Adnan Kahveci ile seçim bölgemiz olan Anadolu yakasında gezerken, Boğazdaki yalıları göstererek, “Selçuk, İstanbul ve Boğaz, dünyanın en güzel yeridir. Ancak bu yalılar, halkın denize ulaşmasını önlüyor. Oysa, denizler, toplumun malıdır. Bu nedenle eğer bir gün yetkili olursam, Anayasanın, ilgili kamulaştırma yasasını işleterek, bu denizi kapatan yalıları halka açacağım, yalı sahiplerine de paralarını kuruşuna kadar ödeyeceğim” demişti. 

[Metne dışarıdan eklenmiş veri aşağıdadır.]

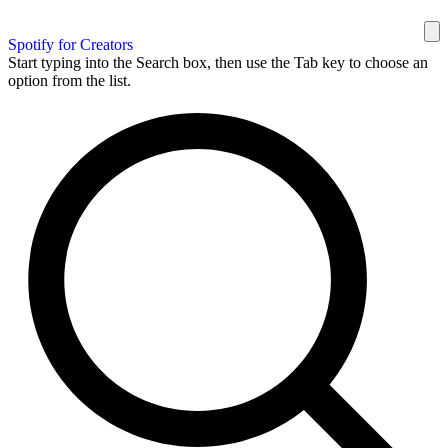
Spotify for Creators
Start typing into the Search box, then use the Tab key to choose an
option from the list.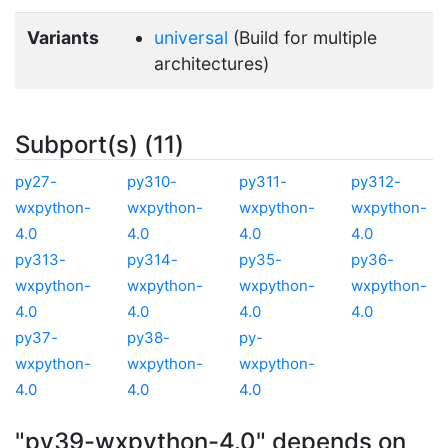
Variants
universal
(Build for multiple
architectures)
Subport(s) (11)
py27-
py310-
py311-
py312-
wxpython-
wxpython-
wxpython-
wxpython-
4.0
4.0
4.0
4.0
py313-
py314-
py35-
py36-
wxpython-
wxpython-
wxpython-
wxpython-
4.0
4.0
4.0
4.0
py37-
py38-
py-
wxpython-
wxpython-
wxpython-
4.0
4.0
4.0
"py39-wxpython-4.0" depends on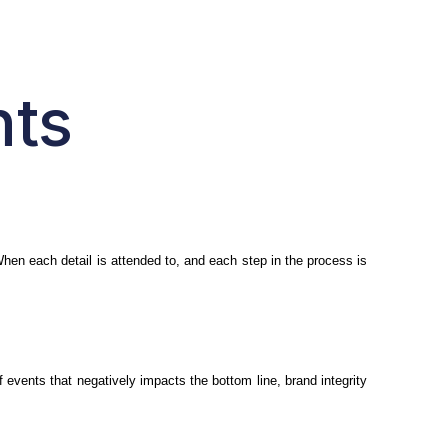
nts
 When each detail is attended to, and each step in the process is
 events that negatively impacts the bottom line, brand integrity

Adnan Kahveci ile mutabık olduğumuz bir konu da, ilaç sorunu idi. Bugün olduğu gibi ilaç firmaları, kârlarını yeterli bulmayarak, ilaç üretmiyorlar, hastanelerde, eczanelerde hayati ilaçlar bulunmuyordu. Kahveci bu durumu kabullenemedi. “Halkın sağlığı ile hiç kimsenin oynamaya hakkı yoktur. Özellikle, kanser, kalp, beyin hastalıklarından insanlarımız ölüyor, devlet derhal bu işe el atmalı, ilaç şirketlerini alarak, halk sağlığı için ilaçları kendisi üretmelidir” diyordu. Bugünde aynı sorunla karşı karşıyayız. Pandemi döneminde olumlu çalışmalar yapan, Sağlık Bakanı’ndan bu sorunu çözmesini, bol, yeterli, ucuz ilaç teminini bekliyoruz.

Adnan Kahveci, Özal’a yakın, bağlı, kendisini çok seven biriydi. Turgut Bey de öyleydi. Anavatan Partisi’nin son zamanlarda, kan kaybetmesinden muzdaripti. Zaten Mesut Bey de genel başkanlıktan ayrılmayı düşünüyordu. Kongrede, genel başkanlığa aday olmayı, ANAP’ı toparlamayı, Özal’ın vizyon ve misyonunu tamamlamayı planlıyordu. (Bilindiği gibi, Mest Bey Genel Başkanlığı daha sonra bırakmıştı). Şurasını da ifade edeyim ki, Mesut Bey, Kahveci’yi sever, takdir ederdi. Ne yazık ki, 5 Şubat 1993’te o müessif kazada, Adnan Kahveci hayata veda etti. İlginç bir hadisedir ki, 17 Nisan 1993’te, iki ay sonra, Özal vefat etti. Aynı şekilde Jandarma Gn. Komutanı Org. Eşref Bitlis’i kaybettik, acaba bütün bu vatanına, milletine hizmet aşkı ile dolu insanların ölümü bir takdiri ilahi midir!!! Acılar bitmiyordu, Kahveci’nin cenazesine yetişmek üzere, Bursa’dan yola çıkan Bursa Milletvekilimiz, iyi insan, Mümin Gençoğlu yolda, kazada vefat etmişti!! Ben her 5 Şubat’ta herkes ayrıldıktan sonra, Kartal Yakacık’taki mezarında, aziz arkadaşım Adnan Kahveci’yi ziyaret ederim. Allah’tan hepsine rahmet diliyorum, onları, özlemle, vefa ile anıyor. Cennet mekanlarında, ışıklar içinde uyumalarını niyaz ediyoruz.